We will discuss the k-means algorithm in more depth in In Depth: K-Means Clustering. Other important clustering algorithms include Gaussian mixture models (See In Depth: Gaussian Mixture Models) and spectral clustering (See Scikit-Learn's clustering documentation).
Dimensionality reduction is another example of an unsupervised algorithm, in which labels or other information are inferred from the structure of the dataset itself. Dimensionality reduction is a bit more abstract than the examples we looked at before, but generally it seeks to pull out some low-dimensional representation of data that in some way preserves relevant qualities of the full dataset. Different dimensionality reduction routines measure these relevant qualities in different ways, as we will see in In-Depth: Manifold Learning.
As an example of this, consider the data shown in the following figure:
Visually, it is clear that there is some structure in this data: it is drawn from a one-dimensional line that is arranged in a spiral within this two-dimensional space. In a sense, you could say that this data is "intrinsically" only one dimensional, though this one-dimensional data is embedded in higher-dimensional space.
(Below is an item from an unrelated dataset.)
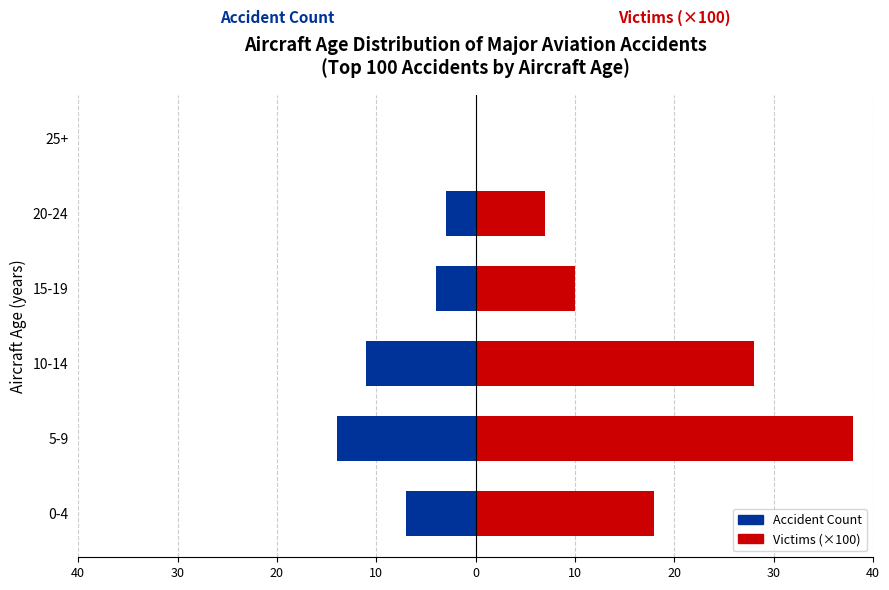

Reading left to right, transcribe all the data shown in this chart.

Accident Count: -7	-14	-11	-4	-3	0
Victims (×100): 18	38	28	10	7	0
A suitable dimensionality reduction model in this case would be sensitive to this nonlinear embedded structure, and be able to pull out this lower-dimensionality representation.
The following figure shows a visualization of the results of the Isomap algorithm, a manifold learning algorithm that does exactly this:
Notice that the colors (which represent the extracted one-dimensional latent variable) change uniformly along the spiral, which indicates that the algorithm did in fact detect the structure we saw by eye. As with the previous examples, the power of dimensionality reduction algorithms becomes clearer in higher-dimensional cases. For example, we might wish to visualize important relationships within a dataset that has 100 or 1,000 features. Visualizing 1,000-dimensional data is a challenge, and one way we can make this more manageable is to use a dimensionality reduction technique to reduce the data to two or three dimensions.
Some important dimensionality reduction algorithms that we will discuss are principal component analysis (see In Depth: Principal Component Analysis) and various manifold learning algorithms, including Isomap and locally linear embedding (See In-Depth: Manifold Learning).
Here we have seen a few simple examples of some of the basic types of machine learning approaches. Needless to say, there are a number of important practical details that we have glossed over, but I hope this section was enough to give you a basic idea of what types of problems machine learning approaches can solve.
In short, we saw the following:
Supervised learning: Models that can predict labels based on labeled training data
Unsupervised learning: Models that identify structure in unlabeled data
In the following sections we will go into much greater depth within these categories, and see some more interesting examples of where these concepts can be useful.
All of the figures in the preceding discussion are generated based on actual machine learning computations; the code behind them can be found in Appendix: Figure Code.